TO DO. Copy every one of the records below word for word, keeping their order from the first line to the last.

• • • • •

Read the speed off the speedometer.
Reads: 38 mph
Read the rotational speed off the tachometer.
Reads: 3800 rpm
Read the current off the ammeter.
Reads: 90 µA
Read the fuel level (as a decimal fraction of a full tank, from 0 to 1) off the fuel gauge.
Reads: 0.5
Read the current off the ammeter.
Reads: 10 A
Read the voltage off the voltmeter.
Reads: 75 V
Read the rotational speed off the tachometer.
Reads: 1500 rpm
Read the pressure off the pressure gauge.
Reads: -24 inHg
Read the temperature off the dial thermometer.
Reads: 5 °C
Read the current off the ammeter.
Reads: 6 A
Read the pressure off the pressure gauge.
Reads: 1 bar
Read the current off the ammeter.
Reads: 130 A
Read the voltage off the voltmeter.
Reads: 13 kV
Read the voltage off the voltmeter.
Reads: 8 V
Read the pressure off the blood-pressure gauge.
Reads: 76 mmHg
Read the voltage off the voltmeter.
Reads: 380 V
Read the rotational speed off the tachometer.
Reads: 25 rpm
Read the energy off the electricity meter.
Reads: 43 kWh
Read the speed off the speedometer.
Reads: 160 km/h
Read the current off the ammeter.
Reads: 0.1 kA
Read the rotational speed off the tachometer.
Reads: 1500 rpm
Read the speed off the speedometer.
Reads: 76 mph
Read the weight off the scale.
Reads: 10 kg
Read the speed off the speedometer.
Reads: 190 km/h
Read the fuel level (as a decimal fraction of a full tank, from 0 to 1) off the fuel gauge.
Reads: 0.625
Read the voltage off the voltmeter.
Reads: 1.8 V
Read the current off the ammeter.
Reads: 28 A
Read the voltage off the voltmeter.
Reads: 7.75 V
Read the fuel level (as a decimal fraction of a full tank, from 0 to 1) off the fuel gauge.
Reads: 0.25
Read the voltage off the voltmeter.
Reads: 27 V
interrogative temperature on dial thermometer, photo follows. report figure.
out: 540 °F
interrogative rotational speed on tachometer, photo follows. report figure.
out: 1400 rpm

• • • • •

OUTPUT FOR THIS EXERCISE.
Read the speed off the speedometer.
Reads: 38 mph
Read the rotational speed off the tachometer.
Reads: 3800 rpm
Read the current off the ammeter.
Reads: 90 µA
Read the fuel level (as a decimal fraction of a full tank, from 0 to 1) off the fuel gauge.
Reads: 0.5
Read the current off the ammeter.
Reads: 10 A
Read the voltage off the voltmeter.
Reads: 75 V
Read the rotational speed off the tachometer.
Reads: 1500 rpm
Read the pressure off the pressure gauge.
Reads: -24 inHg
Read the temperature off the dial thermometer.
Reads: 5 °C
Read the current off the ammeter.
Reads: 6 A
Read the pressure off the pressure gauge.
Reads: 1 bar
Read the current off the ammeter.
Reads: 130 A
Read the voltage off the voltmeter.
Reads: 13 kV
Read the voltage off the voltmeter.
Reads: 8 V
Read the pressure off the blood-pressure gauge.
Reads: 76 mmHg
Read the voltage off the voltmeter.
Reads: 380 V
Read the rotational speed off the tachometer.
Reads: 25 rpm
Read the energy off the electricity meter.
Reads: 43 kWh
Read the speed off the speedometer.
Reads: 160 km/h
Read the current off the ammeter.
Reads: 0.1 kA
Read the rotational speed off the tachometer.
Reads: 1500 rpm
Read the speed off the speedometer.
Reads: 76 mph
Read the weight off the scale.
Reads: 10 kg
Read the speed off the speedometer.
Reads: 190 km/h
Read the fuel level (as a decimal fraction of a full tank, from 0 to 1) off the fuel gauge.
Reads: 0.625
Read the voltage off the voltmeter.
Reads: 1.8 V
Read the current off the ammeter.
Reads: 28 A
Read the voltage off the voltmeter.
Reads: 7.75 V
Read the fuel level (as a decimal fraction of a full tank, from 0 to 1) off the fuel gauge.
Reads: 0.25
Read the voltage off the voltmeter.
Reads: 27 V
interrogative temperature on dial thermometer, photo follows. report figure.
out: 540 °F
interrogative rotational speed on tachometer, photo follows. report figure.
out: 1400 rpm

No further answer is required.